Originally posted by dadudemon
Absolutely not. We will find this out when a human is successfully cloned. Even if a human is successfully cloned and every stimuli throughout that clones life is kept almost EXACTLY(Sub atomic interactions are impossible to control with this example) down to the millisecond (millions of other factors) of the original, I posit that the two will still not be same.
I would disagree. Genetics give us the blueprint for how our brain will store and interpret various stimuli. While the clone and the individual person would be very different, personality characteristics like aggression, or possibly even the "big 5" personality characteristics, will be very similar, depending of course on how affected the "big 5" are by genes.
Further, you are assuming that very small changes in the way a person interacts with the world can have profound changes on their personality.

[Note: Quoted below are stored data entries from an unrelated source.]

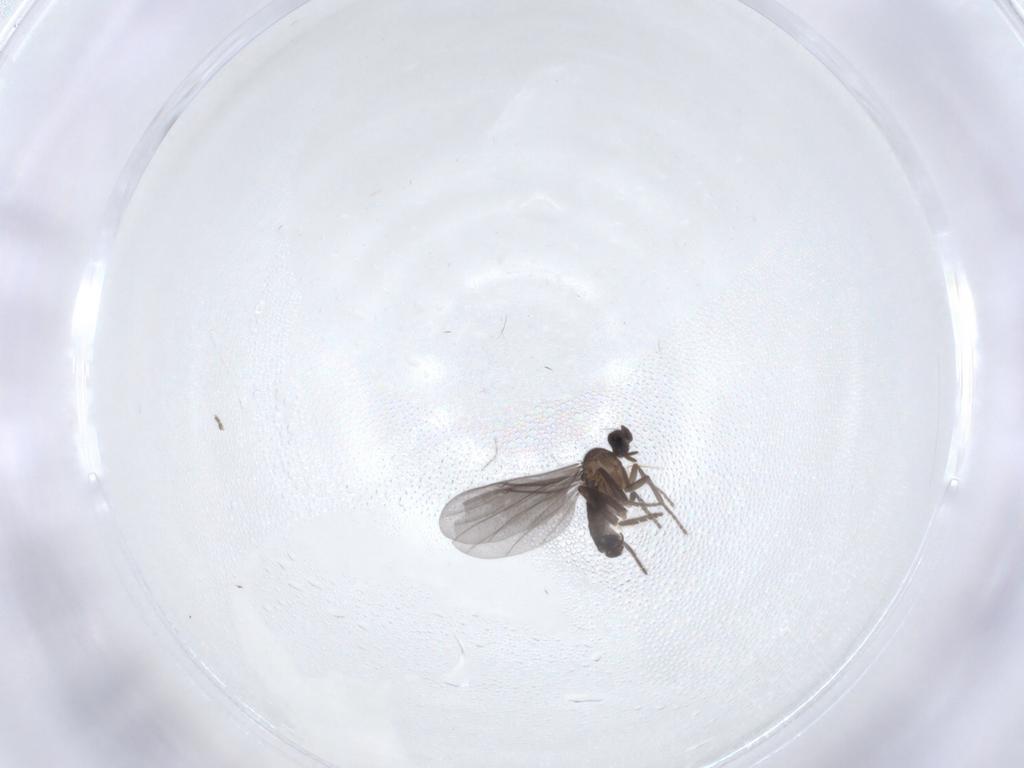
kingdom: Animalia
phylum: Arthropoda
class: Insecta
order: Diptera
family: Phoridae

I am not disagreeing, but let us posit, for someone who is genetically identical to an individual, assuming that the individual has lived a reletively normal life, it is very likely that there will be similar interactions experienced by the clone as the origonal. Let us then suppose that a person's genetic make up might have an affect on how people treat them. For instance, an attractive person will be treated more kindly, and will thus have similar memories.
I don't see human varibility to be as enormous as most people do. I have no trouble believing that genetically identical people will have very similar personalities. AFAIK twin studies support me.
Originally posted by Quiero Mota
I thought it was a psychological disorder, not a paradox.
The disorder is know as Dissassociative Interpersonal Disorder, the existance of which is highly arguable.
What is most likely, with the disorder not the paradox, is that there are numerous things that can happen to the brain which produce the appearance of split personalities, which DID is more of a shorthand for until we understand it better. Kinda like schizophrenia.